▶ _Given problem 1_:
Using the mower testimony, decide whether each statement agrees with it: (a) the sprocket cleared the ground by 2 5/8 inches; (b) the guard plate Harper designed had been tested against a set of standards; (c) the proposed modification would cost approximately $3.50 or less. For each, answer yes or no and quote the words that decide it.
▶ _Given problem 2_:
Set down, word for word, the stretch of the mower testimony from "In the new model, the" through "years including 1972.".

▶ _Source text_:
:::::

In the new model, the sprocket extended below the lowest part of the main frame and it cleared the ground by 2 5/8 inches. The purpose of the flange was protection of the machine itself in the event that the operator reversed and unintentionally drove over a low obstruction which could damage the mechanism beneath the frame. The installation of a plate or bar across the rear of the machine would thus interfere with clearance and would make the machine more subject to tipping over. In his opinion, the machine was reasonably safe for the purpose for which it was intended at the time it left the control of defendant. In addition, in his opinion, the sprocket and chain assembly were adequately covered and guarded in accordance with the safety specifications of the American Standards Association as promulgated in all of the years including 1972.
The third expert was George Harper, a professor of mechanical and industrial engineering at the University of Illinois, a witness for plaintiff. He expressed the opinion that the guard covering the top of the chain and sprocket assembly gave adequate protection only for the operator but not for anyone else. He defined a "nip point" as "something that catches and holds." Thus, as the rear sprocket and chain rotated in reverse, this would create a nip point against the earth which raised a danger of catching and holding any article that the machine would encounter when reversed. To eliminate this problem, which the witness had encountered on other similar mowers, he had designed a guard plate to be installed across the rear wheels of the machine. Two hinged flaps were attached to this guard in position to touch the top of the grass. In this manner the plate would act as a bumper guard and eliminate the danger from the nip point. This was his own personal design and it had not been tested against any set of standards.
As regards the specific mower involved, the witness expressed the opinion that the chain and sprocket assembly was not sufficiently enclosed and that the lack of a proper guard made it substandard and could lead to personal injury. In his opinion, the assembly did not meet the published standards and the machine was therefore "unduly hazardous to a bystander." In his opinion, this hazard would be considerably reduced by installation of the guard device he advocated. The cost of this modification would be approximately $3.50 or less. A flat bar of this kind would eliminate the nip point. It would tend to push away from it any object with which it made contact.

:::::

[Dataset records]
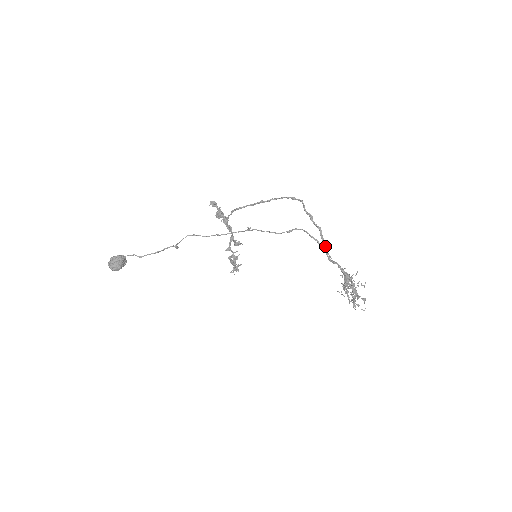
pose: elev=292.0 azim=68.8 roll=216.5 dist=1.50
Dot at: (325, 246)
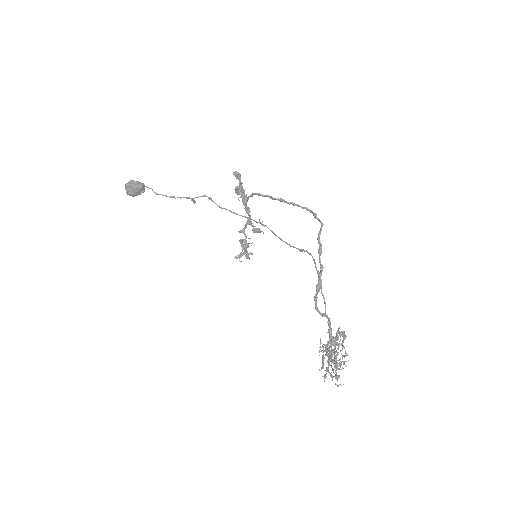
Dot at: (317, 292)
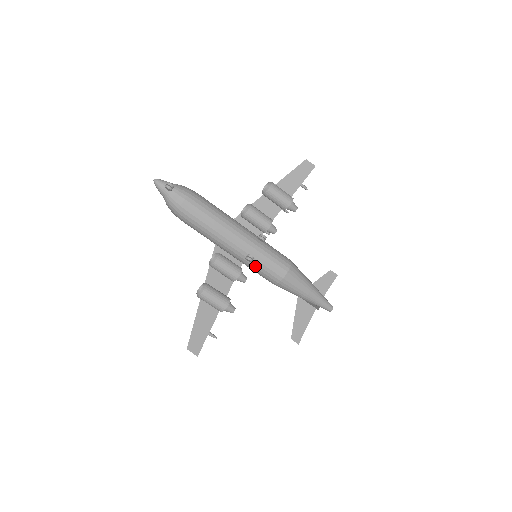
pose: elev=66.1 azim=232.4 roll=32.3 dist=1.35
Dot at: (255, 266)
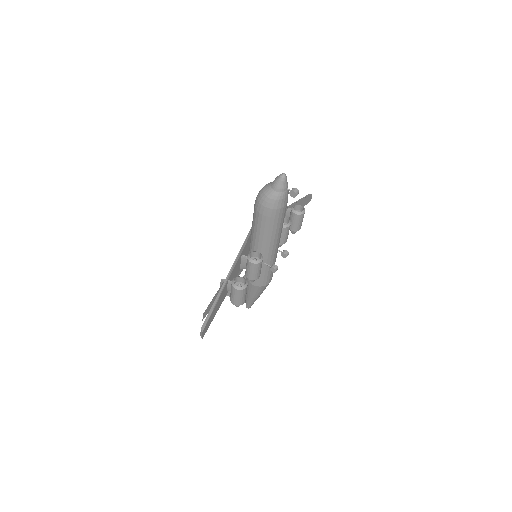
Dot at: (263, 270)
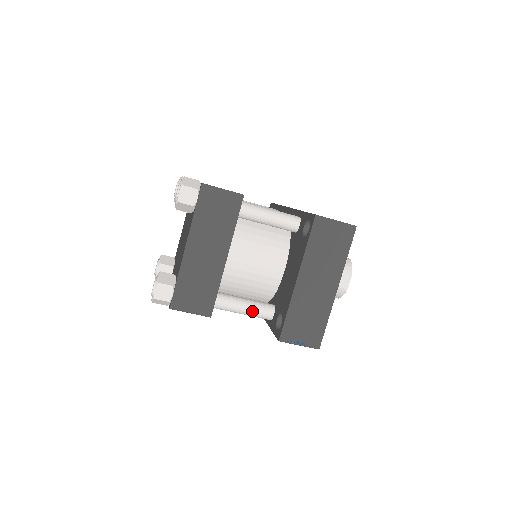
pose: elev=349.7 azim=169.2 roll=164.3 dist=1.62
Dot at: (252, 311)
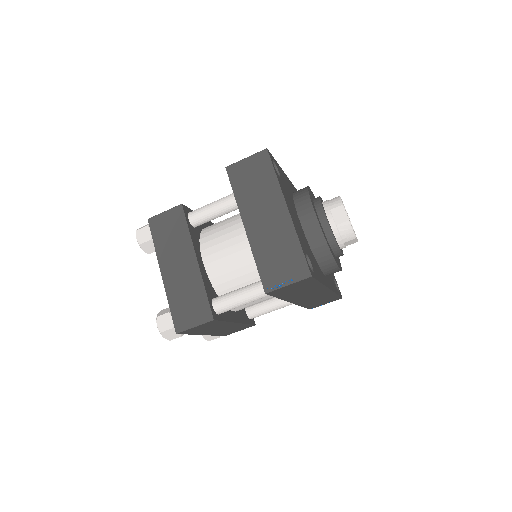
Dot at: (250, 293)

:::::

▶ _Problem solution 1_:
(a) Yes: "it cleared the ground by 2 5/8 inches"
(b) No: "it had not been tested against any set of standards"
(c) Yes: "The cost of this modification would be approximately $3.50 or less."

▶ _Problem solution 2_:
In the new model, the sprocket extended below the lowest part of the main frame and it cleared the ground by 2 5/8 inches. The purpose of the flange was protection of the machine itself in the event that the operator reversed and unintentionally drove over a low obstruction which could damage the mechanism beneath the frame. The installation of a plate or bar across the rear of the machine would thus interfere with clearance and would make the machine more subject to tipping over. In his opinion, the machine was reasonably safe for the purpose for which it was intended at the time it left the control of defendant. In addition, in his opinion, the sprocket and chain assembly were adequately covered and guarded in accordance with the safety specifications of the American Standards Association as promulgated in all of the years including 1972.